_Testo fornito:_
======
Sabato sera di primavera, il ponte dei Rolli con Genova che vibra di bellezza diffusa, di turisti incantati, di storia ricostruita nel segno dei nostri secoli d'oro... ma, attenzione, se fate solo una piccola deviazione verso il cuore della città, nel suo ombelico salottiero, tra la statua di Giuseppe Garibaldi a De Ferrari, l'atrio del Carlo Felice, i nobili portici dell'Accademia, l'imboccatura della Galleria Mazzini, ecco che quell'incanto da febbre del sabato sera si frantuma.
Provate a attraversare l'atrio del monumentale teatro, dopo essere sfilati sotto il pronao, le colonne, le targhe. Un chitarrista pazzo e visibilmente ubriaco suona ballando freneticamente proprio davanti alla biglietteria, un povero mendicante con un cartello al collo “Ho fame”, tende un piattino di lato alla porta d'ingresso del teatro, un altro è accovacciato sul ripiano sotto la galleria che fa da arco all'entrata stessa, tra immondizia sparsa, pozze rinsecchite di urina, turaccioli e bottiglie di plastica gettate via, in un immondezzaio che testimonia l'uso quotidiano del luogo.
Ma non siamo, appunto, nel salotto di Genova, all'ombra del Teatro dell'Opera, che stasera è chiuso, ma pur sempre si chiama Carlo Felice ed ha tutti i quarti di nobiltà della sua sistemazione? Non siamo tra De Ferrari e via Roma, la strada dello shopping elegante, in fronte al grattacielo della Carige, l'ex cassaforte di Genova, quasi all'ingresso della fatale Galleria Mazzini, dove poi ci inoltreremo per continuare a sconfortarci?
======
_Esercizi:_
(a) Per favore, trascrivi dal testo su Genova il passo che comincia con "Sabato sera di" e prosegue fino a "sera si frantuma.".
(b) Rispondi in base al testo su Genova:
(i) Che cosa c'è scritto sul cartello che il mendicante porta al collo?
(ii) Come viene chiamato il grattacielo della Carige?
(iii) Di chi è la statua che si trova a De Ferrari?

_Dati forniti:_
======
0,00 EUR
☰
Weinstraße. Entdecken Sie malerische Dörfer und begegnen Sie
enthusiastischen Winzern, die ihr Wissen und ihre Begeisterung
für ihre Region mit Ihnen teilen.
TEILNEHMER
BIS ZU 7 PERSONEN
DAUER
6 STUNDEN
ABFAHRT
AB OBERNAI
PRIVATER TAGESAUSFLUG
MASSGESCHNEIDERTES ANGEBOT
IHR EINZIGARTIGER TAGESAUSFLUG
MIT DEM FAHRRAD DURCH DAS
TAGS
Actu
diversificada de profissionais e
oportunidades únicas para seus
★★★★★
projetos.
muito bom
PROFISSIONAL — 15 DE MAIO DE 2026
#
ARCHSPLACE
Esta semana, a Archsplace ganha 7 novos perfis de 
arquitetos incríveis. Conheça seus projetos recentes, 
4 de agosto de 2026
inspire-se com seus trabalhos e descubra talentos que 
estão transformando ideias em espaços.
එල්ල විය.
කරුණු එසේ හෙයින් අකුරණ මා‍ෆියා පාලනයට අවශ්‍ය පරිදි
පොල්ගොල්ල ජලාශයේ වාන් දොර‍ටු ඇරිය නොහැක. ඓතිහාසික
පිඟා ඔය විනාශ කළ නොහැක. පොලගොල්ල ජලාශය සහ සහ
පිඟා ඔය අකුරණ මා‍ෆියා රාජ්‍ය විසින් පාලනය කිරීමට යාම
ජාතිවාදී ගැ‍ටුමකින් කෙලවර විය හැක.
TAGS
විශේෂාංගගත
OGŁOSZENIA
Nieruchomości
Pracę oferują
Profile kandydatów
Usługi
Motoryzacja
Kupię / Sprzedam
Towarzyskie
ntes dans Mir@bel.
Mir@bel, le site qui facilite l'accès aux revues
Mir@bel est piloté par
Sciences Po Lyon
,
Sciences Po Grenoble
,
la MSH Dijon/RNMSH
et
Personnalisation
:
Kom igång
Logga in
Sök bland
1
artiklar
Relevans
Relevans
======
_Soluzioni:_
(a)
Sabato sera di primavera, il ponte dei Rolli con Genova che vibra di bellezza diffusa, di turisti incantati, di storia ricostruita nel segno dei nostri secoli d'oro... ma, attenzione, se fate solo una piccola deviazione verso il cuore della città, nel suo ombelico salottiero, tra la statua di Giuseppe Garibaldi a De Ferrari, l'atrio del Carlo Felice, i nobili portici dell'Accademia, l'imboccatura della Galleria Mazzini, ecco che quell'incanto da febbre del sabato sera si frantuma.

(b)
(i) "Ho fame".
(ii) L'ex cassaforte di Genova.
(iii) Di Giuseppe Garibaldi.